For extracting the rows, use fgetcsv
and extract the row to an defined array to hold the value.
$records = [];
while (($csv = fgetcsv($file)) !== false) {
$num = count($csv);
$record = [];
for ($c=0; $c < $num; $c++) {
$record[] = $csv[$c];
}
$records[] = $record;
}
This would work but when I tried to load 1 million rows, it got out of memory error:
PHP Fatal error: Allowed memory size of 134217728 bytes exhausted (tried to allocate 20480 bytes)
Not surprised at all and It's kind of expected because php array could took many resources especially dealing with the large data. I checked php.ini
it stated that current memory_limit
setting was only 128M
.
Workaround on this is temporary increase the memory_limit
on the runtime temporarily.
<?php
ini_set("memory_limit", "512MB")
So when we run the script, we also tell PHP to set memory limit to 512 MB before executing the rest of the process. Other way we could also change "memory_limit"
in php.ini
as for permanent change so all of php executions will be use that as default limit.
However this is not a good idea because increasing memory limit is indicating our process is not efficient and we have to avoid it.
Generators
Instead of building an array, PHP generators might be useful.
A generator allows you to write code that uses foreach to iterate over a set of data without needing to build an array in memory, which may cause you to exceed a memory limit, or require a considerable amount of processing time to generate.
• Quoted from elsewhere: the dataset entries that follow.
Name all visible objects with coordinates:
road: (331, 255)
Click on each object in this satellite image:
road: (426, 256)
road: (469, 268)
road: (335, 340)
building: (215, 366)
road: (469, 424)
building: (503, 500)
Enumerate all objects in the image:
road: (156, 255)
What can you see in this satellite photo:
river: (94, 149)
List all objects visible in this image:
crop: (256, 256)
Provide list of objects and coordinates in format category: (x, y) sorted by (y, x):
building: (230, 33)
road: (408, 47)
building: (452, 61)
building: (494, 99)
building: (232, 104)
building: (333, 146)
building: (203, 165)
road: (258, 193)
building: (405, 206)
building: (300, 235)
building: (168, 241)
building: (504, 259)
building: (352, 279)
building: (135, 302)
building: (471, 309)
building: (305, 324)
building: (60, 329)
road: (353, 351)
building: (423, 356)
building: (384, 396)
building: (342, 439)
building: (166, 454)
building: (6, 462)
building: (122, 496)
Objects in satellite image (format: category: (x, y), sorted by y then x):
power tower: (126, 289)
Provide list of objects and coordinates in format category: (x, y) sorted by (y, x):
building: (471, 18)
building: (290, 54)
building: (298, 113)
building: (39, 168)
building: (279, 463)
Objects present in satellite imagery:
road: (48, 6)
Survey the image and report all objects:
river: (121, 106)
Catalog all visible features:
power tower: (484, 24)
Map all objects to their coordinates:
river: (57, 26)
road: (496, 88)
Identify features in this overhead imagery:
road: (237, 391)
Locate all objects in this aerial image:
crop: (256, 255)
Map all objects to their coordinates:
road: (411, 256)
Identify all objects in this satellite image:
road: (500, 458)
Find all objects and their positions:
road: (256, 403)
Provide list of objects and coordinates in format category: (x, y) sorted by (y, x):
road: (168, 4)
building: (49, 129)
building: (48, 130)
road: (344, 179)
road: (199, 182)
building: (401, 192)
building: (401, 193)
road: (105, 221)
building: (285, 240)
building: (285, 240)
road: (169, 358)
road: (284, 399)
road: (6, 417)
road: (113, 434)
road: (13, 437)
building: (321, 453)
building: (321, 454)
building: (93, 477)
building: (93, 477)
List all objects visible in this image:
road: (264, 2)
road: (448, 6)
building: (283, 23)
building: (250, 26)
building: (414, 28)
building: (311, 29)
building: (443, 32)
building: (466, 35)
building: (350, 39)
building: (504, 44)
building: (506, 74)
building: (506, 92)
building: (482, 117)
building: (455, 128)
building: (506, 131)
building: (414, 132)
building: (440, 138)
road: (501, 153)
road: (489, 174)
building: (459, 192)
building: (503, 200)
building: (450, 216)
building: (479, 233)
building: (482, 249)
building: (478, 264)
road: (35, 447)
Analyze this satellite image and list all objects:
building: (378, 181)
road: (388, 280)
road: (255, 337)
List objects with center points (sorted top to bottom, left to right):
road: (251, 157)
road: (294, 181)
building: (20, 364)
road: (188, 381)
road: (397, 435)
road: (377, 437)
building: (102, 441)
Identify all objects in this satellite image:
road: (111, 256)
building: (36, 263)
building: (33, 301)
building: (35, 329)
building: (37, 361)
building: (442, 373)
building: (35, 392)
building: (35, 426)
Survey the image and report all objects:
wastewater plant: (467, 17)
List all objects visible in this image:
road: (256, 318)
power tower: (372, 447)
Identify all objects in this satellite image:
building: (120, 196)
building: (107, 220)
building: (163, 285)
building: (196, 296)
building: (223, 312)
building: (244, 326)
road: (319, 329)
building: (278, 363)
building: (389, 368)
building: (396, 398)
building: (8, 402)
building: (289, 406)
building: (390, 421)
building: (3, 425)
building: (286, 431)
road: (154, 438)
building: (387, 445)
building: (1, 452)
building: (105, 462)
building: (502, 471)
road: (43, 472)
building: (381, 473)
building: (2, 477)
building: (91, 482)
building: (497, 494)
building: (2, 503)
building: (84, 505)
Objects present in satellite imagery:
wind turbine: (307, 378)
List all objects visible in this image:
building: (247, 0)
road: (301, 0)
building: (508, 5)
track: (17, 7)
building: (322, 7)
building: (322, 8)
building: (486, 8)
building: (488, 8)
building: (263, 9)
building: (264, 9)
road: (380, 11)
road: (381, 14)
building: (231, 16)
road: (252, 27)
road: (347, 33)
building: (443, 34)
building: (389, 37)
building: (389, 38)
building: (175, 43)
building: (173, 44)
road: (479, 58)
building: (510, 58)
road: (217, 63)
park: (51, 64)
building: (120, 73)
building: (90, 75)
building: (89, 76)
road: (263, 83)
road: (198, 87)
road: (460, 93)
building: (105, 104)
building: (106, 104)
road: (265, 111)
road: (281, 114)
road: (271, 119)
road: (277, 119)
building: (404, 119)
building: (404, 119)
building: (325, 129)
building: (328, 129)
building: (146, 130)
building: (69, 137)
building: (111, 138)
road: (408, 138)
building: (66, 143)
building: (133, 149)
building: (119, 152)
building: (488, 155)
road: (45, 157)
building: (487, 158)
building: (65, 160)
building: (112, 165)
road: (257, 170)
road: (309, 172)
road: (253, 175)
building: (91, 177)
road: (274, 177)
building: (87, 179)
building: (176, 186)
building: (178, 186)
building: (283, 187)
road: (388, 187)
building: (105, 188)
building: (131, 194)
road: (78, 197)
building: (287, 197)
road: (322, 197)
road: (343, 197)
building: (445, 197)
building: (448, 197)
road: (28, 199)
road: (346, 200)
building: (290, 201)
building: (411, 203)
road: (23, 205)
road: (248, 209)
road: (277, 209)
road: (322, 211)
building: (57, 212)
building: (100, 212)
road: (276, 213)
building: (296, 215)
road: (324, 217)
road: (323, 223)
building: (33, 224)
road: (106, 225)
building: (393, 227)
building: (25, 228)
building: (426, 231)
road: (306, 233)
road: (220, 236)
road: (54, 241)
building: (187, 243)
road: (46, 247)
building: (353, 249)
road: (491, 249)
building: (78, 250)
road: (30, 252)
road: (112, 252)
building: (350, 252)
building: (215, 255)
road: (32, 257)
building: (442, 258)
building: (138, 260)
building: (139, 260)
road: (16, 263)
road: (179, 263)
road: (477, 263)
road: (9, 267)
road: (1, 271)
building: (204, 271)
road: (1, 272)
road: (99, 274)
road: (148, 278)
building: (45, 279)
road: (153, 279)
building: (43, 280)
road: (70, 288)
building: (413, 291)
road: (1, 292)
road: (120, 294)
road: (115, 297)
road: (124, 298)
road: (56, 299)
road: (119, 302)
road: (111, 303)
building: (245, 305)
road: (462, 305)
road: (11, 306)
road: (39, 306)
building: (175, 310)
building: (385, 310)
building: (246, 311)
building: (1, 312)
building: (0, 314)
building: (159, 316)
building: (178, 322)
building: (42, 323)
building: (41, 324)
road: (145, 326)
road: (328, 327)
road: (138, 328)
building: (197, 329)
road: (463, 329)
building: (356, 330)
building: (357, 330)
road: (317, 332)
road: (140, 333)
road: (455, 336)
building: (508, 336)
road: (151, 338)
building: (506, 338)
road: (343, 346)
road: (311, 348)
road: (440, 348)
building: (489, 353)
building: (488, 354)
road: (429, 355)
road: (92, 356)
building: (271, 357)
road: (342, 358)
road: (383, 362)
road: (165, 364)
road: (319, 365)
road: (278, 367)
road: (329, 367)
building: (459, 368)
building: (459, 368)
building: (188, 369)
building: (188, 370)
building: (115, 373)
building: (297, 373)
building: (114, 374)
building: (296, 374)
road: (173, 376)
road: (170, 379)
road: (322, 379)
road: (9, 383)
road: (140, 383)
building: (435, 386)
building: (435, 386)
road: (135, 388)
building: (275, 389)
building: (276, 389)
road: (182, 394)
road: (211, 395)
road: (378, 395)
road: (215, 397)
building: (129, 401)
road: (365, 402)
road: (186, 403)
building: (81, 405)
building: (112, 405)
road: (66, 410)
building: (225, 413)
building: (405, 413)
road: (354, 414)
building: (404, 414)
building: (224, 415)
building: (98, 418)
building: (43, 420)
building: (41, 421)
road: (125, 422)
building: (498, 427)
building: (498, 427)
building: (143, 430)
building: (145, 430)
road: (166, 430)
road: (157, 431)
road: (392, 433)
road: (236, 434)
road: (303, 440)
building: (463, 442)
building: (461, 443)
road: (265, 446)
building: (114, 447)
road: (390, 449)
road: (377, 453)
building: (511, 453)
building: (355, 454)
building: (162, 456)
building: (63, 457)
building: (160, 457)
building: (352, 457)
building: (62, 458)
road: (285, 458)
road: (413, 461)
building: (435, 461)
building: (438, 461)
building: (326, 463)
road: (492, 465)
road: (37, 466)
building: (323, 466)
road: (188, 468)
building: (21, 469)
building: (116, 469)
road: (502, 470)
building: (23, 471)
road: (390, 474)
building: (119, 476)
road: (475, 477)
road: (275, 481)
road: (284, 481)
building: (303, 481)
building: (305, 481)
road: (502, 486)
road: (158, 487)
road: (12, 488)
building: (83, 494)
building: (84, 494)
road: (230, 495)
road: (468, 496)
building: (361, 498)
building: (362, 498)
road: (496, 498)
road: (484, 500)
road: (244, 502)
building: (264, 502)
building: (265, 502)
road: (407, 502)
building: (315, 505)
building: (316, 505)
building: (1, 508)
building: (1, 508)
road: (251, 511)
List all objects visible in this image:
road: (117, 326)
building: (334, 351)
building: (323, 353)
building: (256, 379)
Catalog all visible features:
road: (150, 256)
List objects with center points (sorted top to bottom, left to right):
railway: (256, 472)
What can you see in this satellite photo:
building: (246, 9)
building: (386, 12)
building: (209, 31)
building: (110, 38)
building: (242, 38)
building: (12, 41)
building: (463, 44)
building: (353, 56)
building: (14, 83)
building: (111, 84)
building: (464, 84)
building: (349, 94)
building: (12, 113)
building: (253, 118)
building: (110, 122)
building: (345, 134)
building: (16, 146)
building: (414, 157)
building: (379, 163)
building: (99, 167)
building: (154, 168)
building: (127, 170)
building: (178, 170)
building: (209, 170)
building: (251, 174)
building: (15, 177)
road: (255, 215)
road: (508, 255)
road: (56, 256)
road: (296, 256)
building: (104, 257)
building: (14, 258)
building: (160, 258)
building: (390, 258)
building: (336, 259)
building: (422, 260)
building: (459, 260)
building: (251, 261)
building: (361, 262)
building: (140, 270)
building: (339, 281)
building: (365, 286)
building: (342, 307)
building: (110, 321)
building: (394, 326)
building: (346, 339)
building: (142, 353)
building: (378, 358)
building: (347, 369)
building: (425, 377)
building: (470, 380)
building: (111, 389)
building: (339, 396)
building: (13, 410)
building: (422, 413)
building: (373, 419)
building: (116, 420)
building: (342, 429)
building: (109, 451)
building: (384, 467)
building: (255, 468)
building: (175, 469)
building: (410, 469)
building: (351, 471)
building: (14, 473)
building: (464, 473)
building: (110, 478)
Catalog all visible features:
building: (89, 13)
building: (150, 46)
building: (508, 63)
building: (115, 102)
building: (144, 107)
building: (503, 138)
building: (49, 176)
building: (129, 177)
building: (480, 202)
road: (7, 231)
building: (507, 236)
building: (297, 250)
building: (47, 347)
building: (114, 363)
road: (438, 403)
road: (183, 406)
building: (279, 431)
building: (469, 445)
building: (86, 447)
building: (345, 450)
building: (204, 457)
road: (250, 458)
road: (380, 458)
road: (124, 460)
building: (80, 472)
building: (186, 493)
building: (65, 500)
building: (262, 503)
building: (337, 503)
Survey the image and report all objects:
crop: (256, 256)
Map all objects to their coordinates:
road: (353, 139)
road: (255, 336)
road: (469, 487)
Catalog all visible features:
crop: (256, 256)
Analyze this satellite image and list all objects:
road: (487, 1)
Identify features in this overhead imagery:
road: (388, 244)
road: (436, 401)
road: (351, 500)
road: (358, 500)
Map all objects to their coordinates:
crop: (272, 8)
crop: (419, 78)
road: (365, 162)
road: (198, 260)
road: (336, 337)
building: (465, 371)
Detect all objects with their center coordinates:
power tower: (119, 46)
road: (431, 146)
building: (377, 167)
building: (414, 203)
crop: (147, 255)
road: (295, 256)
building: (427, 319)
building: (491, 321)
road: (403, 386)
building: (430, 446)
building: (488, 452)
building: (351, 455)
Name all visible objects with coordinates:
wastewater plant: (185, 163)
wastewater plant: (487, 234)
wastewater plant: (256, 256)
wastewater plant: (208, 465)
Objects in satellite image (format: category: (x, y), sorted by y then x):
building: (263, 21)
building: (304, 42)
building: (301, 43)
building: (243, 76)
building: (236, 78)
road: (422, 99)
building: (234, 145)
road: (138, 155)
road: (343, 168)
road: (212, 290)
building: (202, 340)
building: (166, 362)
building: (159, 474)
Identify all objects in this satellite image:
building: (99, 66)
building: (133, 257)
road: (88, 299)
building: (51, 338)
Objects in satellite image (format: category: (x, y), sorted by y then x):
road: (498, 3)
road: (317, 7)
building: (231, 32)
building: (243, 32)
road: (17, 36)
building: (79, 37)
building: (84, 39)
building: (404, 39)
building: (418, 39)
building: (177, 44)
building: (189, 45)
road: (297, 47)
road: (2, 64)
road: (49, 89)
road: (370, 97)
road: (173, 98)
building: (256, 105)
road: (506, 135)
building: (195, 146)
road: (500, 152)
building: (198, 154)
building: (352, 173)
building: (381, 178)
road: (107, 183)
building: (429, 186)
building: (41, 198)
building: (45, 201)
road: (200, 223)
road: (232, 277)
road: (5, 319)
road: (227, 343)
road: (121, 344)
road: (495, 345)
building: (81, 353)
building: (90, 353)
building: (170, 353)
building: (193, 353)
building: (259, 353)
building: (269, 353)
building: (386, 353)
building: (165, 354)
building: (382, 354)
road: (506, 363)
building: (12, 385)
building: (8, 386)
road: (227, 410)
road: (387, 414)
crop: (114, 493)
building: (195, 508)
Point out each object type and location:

Instead, you can write a generator function, which is the same as a normal function, except that instead of returning once, a generator can yield as many times as it needs to in order to provide the values to be iterated over.
How we do that?
We can create a function to build the data using generators and called it later in our main function.
$f = fopen("../data/customers-1000000.csv", "r");
if ($f !== false) {
$records = extractCsv($f);
} else {
echo "Error opening file\n";
}
function extractCsv($file) {
while (($csv = fgetcsv($file)) !== FALSE) {
$num = count($csv);
$record = [];
for ($c=0; $c < $num; $c++) {
$record[] = $csv[$c];
}
yield $record;
}
}
Thats it!
Mapping and Sorting Data
Now since we're able to iterate the data we will mapping the customer data based on city and total customers. We could initiate an array to hold the map values, something like cityMap["jakarta"] = 100
$cityMap = [];
$rows = 0;
$records = extractCsv($f); // extract csv records and load it to iterator
foreach ($records as $key => $record) {
$rows++;
if ($key == 0) {
continue; // skip header row
}
// create array map for city and total customers
if (array_key_exists($record[6], $cityMap)) {
$cityMap[$record[6]]++;
} else {
$cityMap[$record[6]] = 1;
}
}
Previously in Go version we used bubble sort algorithm to manually sort the data from map, PHP has built in sort function called arsort
to sort an array value in descending order but still maintain the keys correlation.
arsort($cityMap);
echo "sorted from most customers in the city: " . json_encode($cityMap) . PHP_EOL;
Getting Memory Usage and Processing Time
We need to initiate the memory usage and a timer before executing the main process and later we calculate it at end of the process.
<?php
// start profiling
$startMemory = memory_get_usage();
$timeStart = microtime(true);
// starting main processes
// ...
// end of the process
$timeEnd = microtime(true);
$endMemory = memory_get_usage();
echo sprintf("processing time: %f (s)", ($timeEnd - $timeStart)) . PHP_EOL;
echo sprintf("memory usage: %f (Mb)", ($endMemory - $startMemory) / 1024 / 1024) . PHP_EOL;
The Result
Running php application is simply to run with
php index.php
The result for loading and processing 1 million rows of csv was:
Processing time: ~2-3s
Memory usage: 0.030350 (Mb)
Not bad. Performance wise, Go is better since it's a compiled language meanwhile PHP is not.
Full source code can be checked on my Github: https://github.com/didikz/csv-processing/tree/main/php
Lesson Learned
Handling large data in PHP is quite tricky and we need to be aware about the memory usage especially when dealing with the arrays. We could increase memory_limit
as "urgent" solution especially when there's an issue in production but don't do that. Optimize the application instead.